# Start


This script prepares houly Vapor Pressure Deficit (VPD) data from ERATOS and matches it with VPD from field observations for subsequent analysis.


In [None]:
working_dir = '../..'  # This repository's root directory
input_file_name = 'in-situ_topography_fc.csv'
output_file_name = 'eratos_vpd_fc.csv'

eratos_rh_path = 'Data/eratos/ANU_CombinedSites_RH.csv'
eratos_temp_path = 'Data/eratos/ANU_CombinedSites_Temp.csv'
eratos_sdi_path = 'Data/eratos/ANU_CombinedSites_SDI.csv'  # daily

In [None]:
import sys

sys.path.append(working_dir)
import os

from tqdm import tqdm

tqdm.pandas()
import numpy as np
import pandas as pd

from Utils.datetime import add_UTC_Datetime
from Utils.vpd import calculate_vpd

# Loading in-situ data


In [None]:
# Load in-situ_topography.csv as the main df

df = pd.read_csv(os.path.join(working_dir, "output", "csv", input_file_name))
# df = df[~df['VPD'].isna()]
df['Datetime'] = pd.to_datetime(df['Datetime'])
if 'UTC_Datetime' in df.columns:
    df['UTC_Datetime'] = pd.to_datetime(df['UTC_Datetime'])
else:
    df = add_UTC_Datetime(df)
df.head()

# Loading ERATOS data

In [None]:
eratos_rh_data_dir = os.path.join(working_dir, eratos_rh_path)
eratos_rh_df = pd.read_csv(eratos_rh_data_dir)
eratos_rh_df.head()

In [None]:
eratos_temp_data_dir = os.path.join(working_dir, eratos_temp_path)
eratos_temp_df = pd.read_csv(eratos_temp_data_dir)
eratos_temp_df.head()

# Combining in-situ and remote data into a single dataframe

In [None]:
# Fill in df with eratos data


# For each row, open eratos data csv file one-by-one to get data
def get_eratos_value(row, eratos_df):
    SiteID_str = str(row['SiteID'])
    SiteID_str = ''.join(c for c in SiteID_str if c.isdigit())

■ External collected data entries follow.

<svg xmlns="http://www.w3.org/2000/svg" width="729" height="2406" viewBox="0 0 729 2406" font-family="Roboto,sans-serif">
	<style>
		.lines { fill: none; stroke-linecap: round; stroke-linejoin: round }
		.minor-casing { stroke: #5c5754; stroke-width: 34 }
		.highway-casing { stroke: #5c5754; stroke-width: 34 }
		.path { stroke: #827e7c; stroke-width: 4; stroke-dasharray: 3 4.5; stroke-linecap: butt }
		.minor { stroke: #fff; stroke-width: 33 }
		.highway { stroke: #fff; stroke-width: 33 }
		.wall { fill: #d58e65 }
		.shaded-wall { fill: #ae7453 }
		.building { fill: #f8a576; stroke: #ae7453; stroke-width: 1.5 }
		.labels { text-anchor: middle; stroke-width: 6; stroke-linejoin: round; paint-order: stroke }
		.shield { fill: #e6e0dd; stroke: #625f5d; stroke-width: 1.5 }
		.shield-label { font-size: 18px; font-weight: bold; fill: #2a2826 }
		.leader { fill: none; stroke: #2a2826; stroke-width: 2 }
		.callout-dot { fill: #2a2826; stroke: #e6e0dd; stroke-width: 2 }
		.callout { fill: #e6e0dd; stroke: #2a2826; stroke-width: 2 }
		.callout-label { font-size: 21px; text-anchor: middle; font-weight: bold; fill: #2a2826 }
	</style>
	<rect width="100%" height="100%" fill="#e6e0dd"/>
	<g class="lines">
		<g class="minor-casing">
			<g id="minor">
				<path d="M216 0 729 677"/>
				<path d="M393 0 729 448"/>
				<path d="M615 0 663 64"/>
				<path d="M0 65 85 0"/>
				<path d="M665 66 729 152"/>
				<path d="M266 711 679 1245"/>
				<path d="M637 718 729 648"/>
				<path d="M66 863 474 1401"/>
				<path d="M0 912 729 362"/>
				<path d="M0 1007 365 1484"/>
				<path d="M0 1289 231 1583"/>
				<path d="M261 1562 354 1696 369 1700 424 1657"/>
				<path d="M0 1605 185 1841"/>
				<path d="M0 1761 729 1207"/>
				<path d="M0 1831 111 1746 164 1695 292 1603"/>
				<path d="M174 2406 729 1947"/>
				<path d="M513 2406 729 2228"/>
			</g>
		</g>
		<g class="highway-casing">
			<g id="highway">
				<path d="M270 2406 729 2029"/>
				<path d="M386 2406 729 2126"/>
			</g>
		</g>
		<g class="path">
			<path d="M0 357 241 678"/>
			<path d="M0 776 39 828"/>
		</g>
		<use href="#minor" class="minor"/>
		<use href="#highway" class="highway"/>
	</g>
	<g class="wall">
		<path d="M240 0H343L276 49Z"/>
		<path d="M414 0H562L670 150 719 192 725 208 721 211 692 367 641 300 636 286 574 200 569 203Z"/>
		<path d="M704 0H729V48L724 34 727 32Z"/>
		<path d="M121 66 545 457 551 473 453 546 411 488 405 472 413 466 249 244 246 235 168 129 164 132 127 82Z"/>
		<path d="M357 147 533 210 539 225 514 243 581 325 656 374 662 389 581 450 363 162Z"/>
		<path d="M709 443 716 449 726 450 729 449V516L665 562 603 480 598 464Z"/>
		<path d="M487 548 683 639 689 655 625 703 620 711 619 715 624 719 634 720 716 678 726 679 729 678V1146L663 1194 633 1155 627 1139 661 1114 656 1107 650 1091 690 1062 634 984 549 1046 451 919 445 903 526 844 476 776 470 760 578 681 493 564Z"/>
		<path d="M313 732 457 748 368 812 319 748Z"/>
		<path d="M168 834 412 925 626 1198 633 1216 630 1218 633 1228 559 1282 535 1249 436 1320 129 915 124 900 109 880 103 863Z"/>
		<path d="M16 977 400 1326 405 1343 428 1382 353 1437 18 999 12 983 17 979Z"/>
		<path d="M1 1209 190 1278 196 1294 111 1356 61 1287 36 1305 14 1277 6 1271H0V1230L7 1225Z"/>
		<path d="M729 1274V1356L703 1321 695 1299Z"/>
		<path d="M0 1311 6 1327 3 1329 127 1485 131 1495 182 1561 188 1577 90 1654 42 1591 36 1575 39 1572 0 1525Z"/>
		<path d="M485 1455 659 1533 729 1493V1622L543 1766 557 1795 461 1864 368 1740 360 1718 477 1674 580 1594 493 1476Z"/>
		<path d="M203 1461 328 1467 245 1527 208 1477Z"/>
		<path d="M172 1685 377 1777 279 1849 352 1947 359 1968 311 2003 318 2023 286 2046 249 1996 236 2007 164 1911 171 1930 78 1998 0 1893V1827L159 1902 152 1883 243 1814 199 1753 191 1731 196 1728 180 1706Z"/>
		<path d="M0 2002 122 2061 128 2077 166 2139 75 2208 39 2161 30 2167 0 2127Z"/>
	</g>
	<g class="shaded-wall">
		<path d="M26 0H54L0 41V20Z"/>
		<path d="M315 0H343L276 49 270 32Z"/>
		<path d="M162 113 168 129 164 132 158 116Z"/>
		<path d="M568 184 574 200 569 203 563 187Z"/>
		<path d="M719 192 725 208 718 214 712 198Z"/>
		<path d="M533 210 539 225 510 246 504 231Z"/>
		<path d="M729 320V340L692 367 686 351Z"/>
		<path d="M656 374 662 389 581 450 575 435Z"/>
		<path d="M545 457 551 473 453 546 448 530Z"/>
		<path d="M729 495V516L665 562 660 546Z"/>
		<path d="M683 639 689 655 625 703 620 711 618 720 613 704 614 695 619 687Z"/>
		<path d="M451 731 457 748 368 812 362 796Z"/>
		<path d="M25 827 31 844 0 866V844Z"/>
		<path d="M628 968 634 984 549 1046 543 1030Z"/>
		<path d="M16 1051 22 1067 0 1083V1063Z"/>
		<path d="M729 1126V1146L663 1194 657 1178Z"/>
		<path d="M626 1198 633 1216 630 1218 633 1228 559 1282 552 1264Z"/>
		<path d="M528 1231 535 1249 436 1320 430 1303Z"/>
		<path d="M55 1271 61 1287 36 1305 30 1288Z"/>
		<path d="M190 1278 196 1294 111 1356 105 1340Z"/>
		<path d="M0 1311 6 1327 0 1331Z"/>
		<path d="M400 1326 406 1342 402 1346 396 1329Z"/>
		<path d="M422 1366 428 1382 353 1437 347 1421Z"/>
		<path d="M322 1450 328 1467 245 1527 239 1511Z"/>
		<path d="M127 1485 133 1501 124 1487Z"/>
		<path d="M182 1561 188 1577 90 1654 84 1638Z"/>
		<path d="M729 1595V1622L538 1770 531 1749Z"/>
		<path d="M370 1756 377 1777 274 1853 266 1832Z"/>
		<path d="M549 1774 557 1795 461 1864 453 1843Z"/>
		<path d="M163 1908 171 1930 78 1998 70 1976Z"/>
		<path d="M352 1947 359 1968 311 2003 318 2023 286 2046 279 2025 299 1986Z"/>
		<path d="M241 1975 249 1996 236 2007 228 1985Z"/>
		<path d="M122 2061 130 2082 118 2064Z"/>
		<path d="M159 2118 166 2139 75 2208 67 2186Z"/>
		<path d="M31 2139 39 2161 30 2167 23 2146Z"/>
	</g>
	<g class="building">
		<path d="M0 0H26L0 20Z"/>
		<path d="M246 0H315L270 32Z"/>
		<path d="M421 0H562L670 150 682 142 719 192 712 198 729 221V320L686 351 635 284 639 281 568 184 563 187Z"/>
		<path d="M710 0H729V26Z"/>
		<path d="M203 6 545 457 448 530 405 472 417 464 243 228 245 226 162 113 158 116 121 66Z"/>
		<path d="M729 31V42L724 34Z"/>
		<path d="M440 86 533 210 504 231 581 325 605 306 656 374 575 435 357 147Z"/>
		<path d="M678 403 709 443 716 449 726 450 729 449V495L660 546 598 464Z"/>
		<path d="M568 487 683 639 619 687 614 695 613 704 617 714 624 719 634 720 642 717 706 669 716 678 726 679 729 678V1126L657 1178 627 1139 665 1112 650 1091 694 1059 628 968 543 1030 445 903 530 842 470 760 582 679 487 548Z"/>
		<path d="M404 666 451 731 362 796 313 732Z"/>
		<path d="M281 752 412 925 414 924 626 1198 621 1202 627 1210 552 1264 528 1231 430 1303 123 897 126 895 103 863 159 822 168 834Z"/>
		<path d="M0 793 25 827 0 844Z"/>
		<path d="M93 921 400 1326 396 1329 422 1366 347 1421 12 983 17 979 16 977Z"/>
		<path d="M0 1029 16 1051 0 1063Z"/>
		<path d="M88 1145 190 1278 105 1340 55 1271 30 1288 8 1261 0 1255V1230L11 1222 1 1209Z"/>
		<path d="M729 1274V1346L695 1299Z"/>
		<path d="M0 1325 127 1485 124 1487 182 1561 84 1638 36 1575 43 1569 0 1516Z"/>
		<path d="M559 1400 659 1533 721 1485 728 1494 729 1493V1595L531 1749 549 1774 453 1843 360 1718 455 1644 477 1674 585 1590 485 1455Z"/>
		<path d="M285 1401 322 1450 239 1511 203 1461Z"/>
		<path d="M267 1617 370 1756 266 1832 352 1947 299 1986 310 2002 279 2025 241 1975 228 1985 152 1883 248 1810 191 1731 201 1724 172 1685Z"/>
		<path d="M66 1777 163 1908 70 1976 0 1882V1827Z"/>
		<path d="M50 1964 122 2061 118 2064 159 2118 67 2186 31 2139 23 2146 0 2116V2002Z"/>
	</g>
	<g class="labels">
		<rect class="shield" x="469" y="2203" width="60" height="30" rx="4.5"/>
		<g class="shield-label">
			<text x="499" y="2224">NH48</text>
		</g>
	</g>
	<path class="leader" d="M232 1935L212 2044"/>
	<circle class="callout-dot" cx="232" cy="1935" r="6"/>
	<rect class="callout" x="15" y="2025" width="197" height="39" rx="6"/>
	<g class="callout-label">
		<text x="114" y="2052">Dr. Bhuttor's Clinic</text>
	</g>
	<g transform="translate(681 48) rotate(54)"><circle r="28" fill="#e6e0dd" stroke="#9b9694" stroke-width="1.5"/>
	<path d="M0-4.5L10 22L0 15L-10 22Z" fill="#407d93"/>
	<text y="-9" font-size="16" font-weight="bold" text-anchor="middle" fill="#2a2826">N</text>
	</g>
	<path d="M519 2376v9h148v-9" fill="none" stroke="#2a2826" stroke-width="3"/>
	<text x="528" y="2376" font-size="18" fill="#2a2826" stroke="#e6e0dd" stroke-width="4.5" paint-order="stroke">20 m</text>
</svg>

    target_time = row['UTC_Datetime'].round('1h').strftime('%Y-%m-%d %H:%M:%S')
    try:
        eratos_value = eratos_df.loc[eratos_df['Date_time'] == target_time, SiteID_str].values[0]
        return eratos_value
    except (IndexError, KeyError):
        return np.nan


df['eratos_Temperature'] = df.progress_apply(
    lambda row: get_eratos_value(row, eratos_temp_df), axis=1
)
df['eratos_RH'] = df.progress_apply(lambda row: get_eratos_value(row, eratos_rh_df), axis=1)
df.head()

In [None]:
# Investigate the result - There are only NaNs in veg_cover column
df[df.isna().any(axis=1)]

# Calculating remote VPD from remote temperature and remote relative humidity

In [None]:
df['eratos_VPD'] = df.apply(
    lambda row: calculate_vpd(row['eratos_Temperature'], row['eratos_RH']), axis=1
)
df.head()

# Save the resulting dataframes

In [None]:
df = df[~df['eratos_VPD'].isna()]
df.to_csv(os.path.join(working_dir, "output", "csv", output_file_name), index=False)